* **Exercise**:
Starting at the line that contains "collector number: 34" and continuing through the end of the records, rewrite those lines with "collection date" changed to "date collected" and everything else left as is.
* * * * *
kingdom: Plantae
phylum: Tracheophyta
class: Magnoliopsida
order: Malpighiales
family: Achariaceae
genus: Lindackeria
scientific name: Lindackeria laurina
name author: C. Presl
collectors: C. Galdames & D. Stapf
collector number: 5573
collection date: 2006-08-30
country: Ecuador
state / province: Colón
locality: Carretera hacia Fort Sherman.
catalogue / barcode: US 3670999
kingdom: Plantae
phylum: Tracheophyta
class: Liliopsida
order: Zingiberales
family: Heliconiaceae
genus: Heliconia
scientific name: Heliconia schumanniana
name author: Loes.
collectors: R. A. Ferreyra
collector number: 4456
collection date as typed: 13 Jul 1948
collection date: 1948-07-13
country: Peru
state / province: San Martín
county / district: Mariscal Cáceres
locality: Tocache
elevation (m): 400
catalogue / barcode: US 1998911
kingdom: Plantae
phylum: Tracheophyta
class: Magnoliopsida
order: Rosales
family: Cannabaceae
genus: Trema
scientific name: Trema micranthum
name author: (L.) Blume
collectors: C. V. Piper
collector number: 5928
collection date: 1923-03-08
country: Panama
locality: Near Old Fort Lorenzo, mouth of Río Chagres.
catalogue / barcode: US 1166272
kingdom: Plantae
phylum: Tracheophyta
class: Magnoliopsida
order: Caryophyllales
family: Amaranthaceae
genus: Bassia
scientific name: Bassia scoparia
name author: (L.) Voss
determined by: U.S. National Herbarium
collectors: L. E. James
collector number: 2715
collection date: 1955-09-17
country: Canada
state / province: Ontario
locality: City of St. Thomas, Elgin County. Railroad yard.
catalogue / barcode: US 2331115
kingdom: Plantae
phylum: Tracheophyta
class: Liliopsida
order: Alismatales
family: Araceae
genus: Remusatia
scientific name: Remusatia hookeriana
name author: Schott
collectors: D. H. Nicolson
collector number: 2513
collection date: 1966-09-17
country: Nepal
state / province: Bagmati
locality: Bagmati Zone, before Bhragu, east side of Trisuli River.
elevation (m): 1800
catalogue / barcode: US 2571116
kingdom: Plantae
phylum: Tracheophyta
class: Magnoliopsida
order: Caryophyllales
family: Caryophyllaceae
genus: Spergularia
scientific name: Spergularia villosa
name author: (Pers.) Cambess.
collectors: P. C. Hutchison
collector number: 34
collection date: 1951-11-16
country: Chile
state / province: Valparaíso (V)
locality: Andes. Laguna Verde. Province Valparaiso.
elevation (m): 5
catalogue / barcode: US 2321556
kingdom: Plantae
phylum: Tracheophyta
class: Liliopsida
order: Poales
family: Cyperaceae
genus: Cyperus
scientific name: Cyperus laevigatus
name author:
* * * * *
* **Problem solution**:
collector number: 34
date collected: 1951-11-16
country: Chile
state / province: Valparaíso (V)
locality: Andes. Laguna Verde. Province Valparaiso.
elevation (m): 5
catalogue / barcode: US 2321556
kingdom: Plantae
phylum: Tracheophyta
class: Liliopsida
order: Poales
family: Cyperaceae
genus: Cyperus
scientific name: Cyperus laevigatus
name author:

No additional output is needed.